Финансист на четвереньках
1. Предложение
Всю свою жизнь Фрэнк Джилберт Гроппер меньше всего был расположен к философскому восприятию жизни. Для этого у него было слишком мало времени и слишком много денег. Теперь же, в эти теплые майские дни, все изменилось. Впрочем, времени, строго говоря, у него было еще меньше, чем когда-либо, а денег — больше. Но изменился масштаб времени и покупательная способность его денег.
Гроппер закрыл глаза и откинулся в кресле-качалке. Солнечные лучи, проходя сквозь листву деревьев, трепетали на его лице. Он вспомнил последний разговор с профессором Клеем из клиники Мэйо. Профессор ловил очками в тяжелой роговой оправе блики от яркой лампы и за этими бликами прятал глаза. В голосе его звучал хорошо поставленный оптимизм.
— Знаете, профессор, — перебил его Гроппер, — в конце концов откровенность — такой же товар, как подтяжки или политические взгляды. Согласен, что товар более редкий, особенно в наше время, и соответственно более дорогой, особенно когда на него есть покупатель. Но я ведь не торгуюсь из-за гонорара. Прошу вас ничего не скрывать от меня. В моей профессии предпочитают иметь дело с фактами, а не с надеждами, если даже надежда предпочтительнее.
— Тяжело выносить приговор, — ответил профессор, — когда знаешь, что он окончательный и апелляция бессмысленна… Да и к кому апеллировать? Безнадежный рак желудка, метастазы… Может быть, месяц, может быть, два.
Он поднял рентгеновский снимок. Ноготь, указывающий на серое пятно, был коротко острижен и наманикюрен. «Перст божий с холеными ногтями, — подумал Гроппер. — Впрочем, какая разница осужденному, чья именно рука подписывает приговор. Чисто секретарская работа. Вердикт вынесен в гораздо более высоких инстанциях».

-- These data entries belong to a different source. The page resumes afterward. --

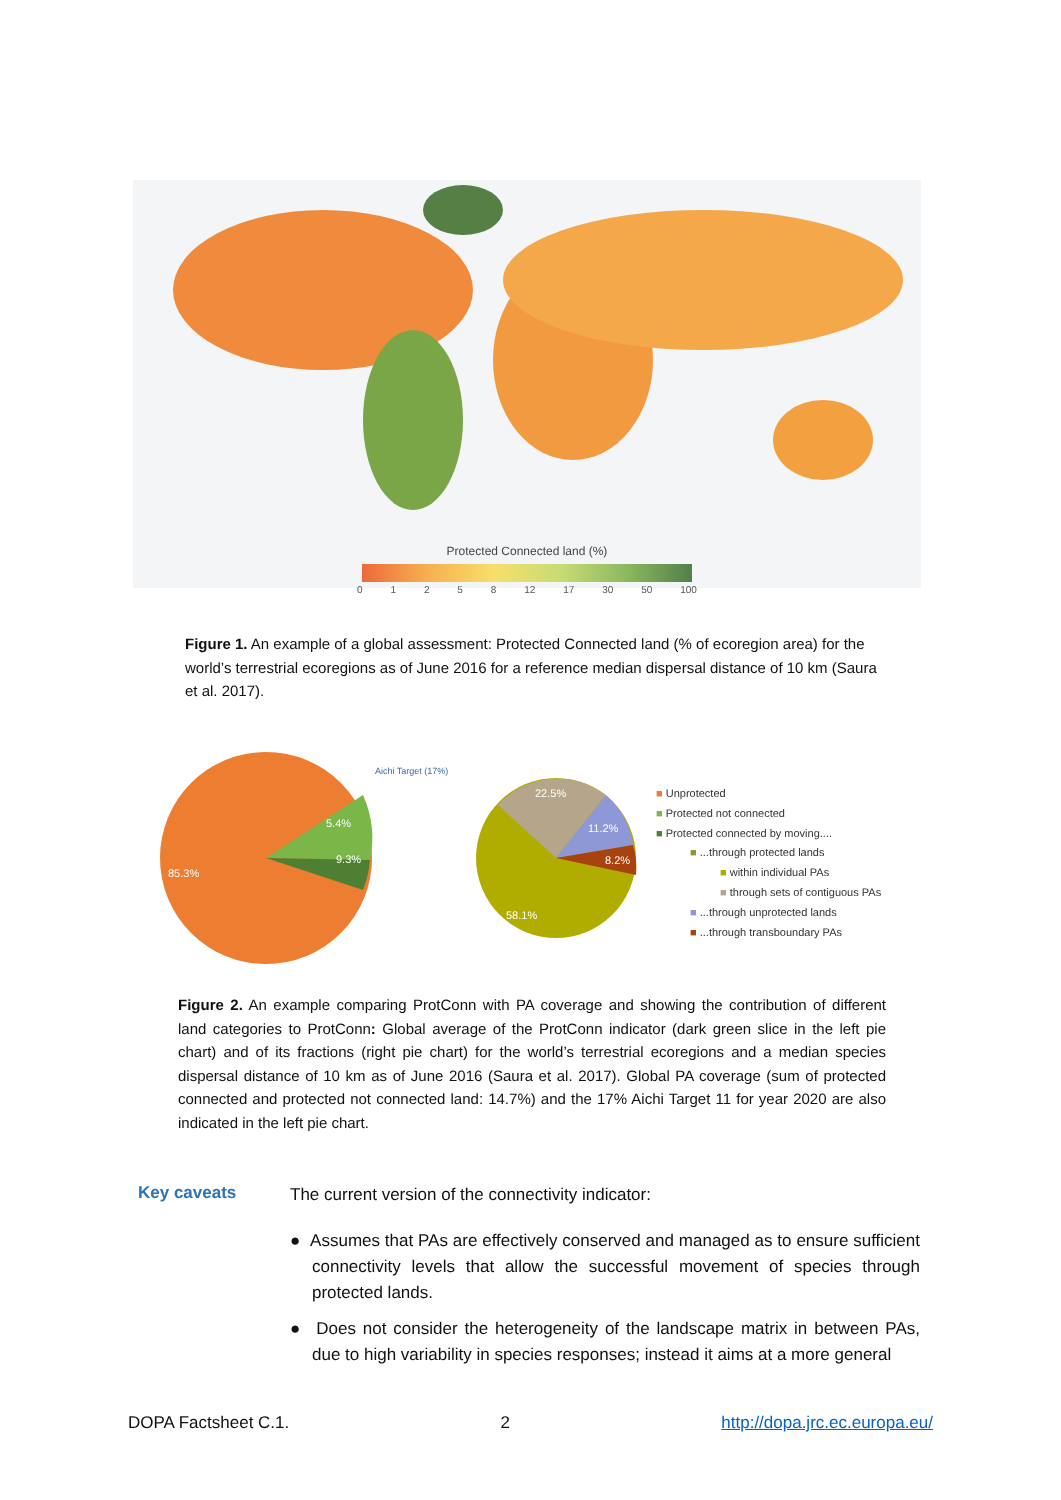Protected Connected land (%)
0 1 2 5 8 12 17 30 50 100
Figure 1. An example of a global assessment: Protected Connected land (% of ecoregion area) for the world’s terrestrial ecoregions as of June 2016 for a reference median dispersal distance of 10 km (Saura et al. 2017).
85.3%
5.4%
9.3%
22.5%
11.2%
8.2%
58.1%
Aichi Target (17%)
■ Unprotected
■ Protected not connected
■ Protected connected by moving....
■ ...through protected lands
■ within individual PAs
■ through sets of contiguous PAs
■ ...through unprotected lands
■ ...through transboundary PAs
Figure 2. An example comparing ProtConn with PA coverage and showing the contribution of different land categories to ProtConn: Global average of the ProtConn indicator (dark green slice in the left pie chart) and of its fractions (right pie chart) for the world’s terrestrial ecoregions and a median species dispersal distance of 10 km as of June 2016 (Saura et al. 2017). Global PA coverage (sum of protected connected and protected not connected land: 14.7%) and the 17% Aichi Target 11 for year 2020 are also indicated in the left pie chart.
Key caveats
The current version of the connectivity indicator:
● Assumes that PAs are effectively conserved and managed as to ensure sufficient connectivity levels that allow the successful movement of species through protected lands.
● Does not consider the heterogeneity of the landscape matrix in between PAs, due to high variability in species responses; instead it aims at a more general
DOPA Factsheet C.1. 2 http://dopa.jrc.ec.europa.eu/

— Я вам сочувствую, — улыбнулся он профессору, — но мы с вами живем не в древнем Китае. Там, говорят, врачам платили, только пока пациенты были здоровы. Мы же, слава богу, верим в прогресс и платим врачам больше всего именно тогда, когда не можем выздороветь…
Гроппер открыл глаза. Клетчатый шотландский плед сполз с колен, и ему стало зябко. Холод проникал в него не снаружи, он шел откуда-то изнутри. Можно было храбриться у профессора Клея — блеф всегда был его оружием, — но он боялся смерти и знал, что скоро умрет. Он привык к диаграммам и графикам, и серое пятно на рентгеновском снимке обладало реальностью агонии. Вернее, это был не страх, а невыносимо жгучая досада. Он не жалел своего тела. В шестьдесят восемь лет оно напоминало ему старый, много раз ремонтированный автомобиль — еще передвигается, но удовольствия от езды не получаешь. Он уже давно устал прислушиваться к зловещим стукам и хрипам в моторе — синкопированному аккомпанементу старости.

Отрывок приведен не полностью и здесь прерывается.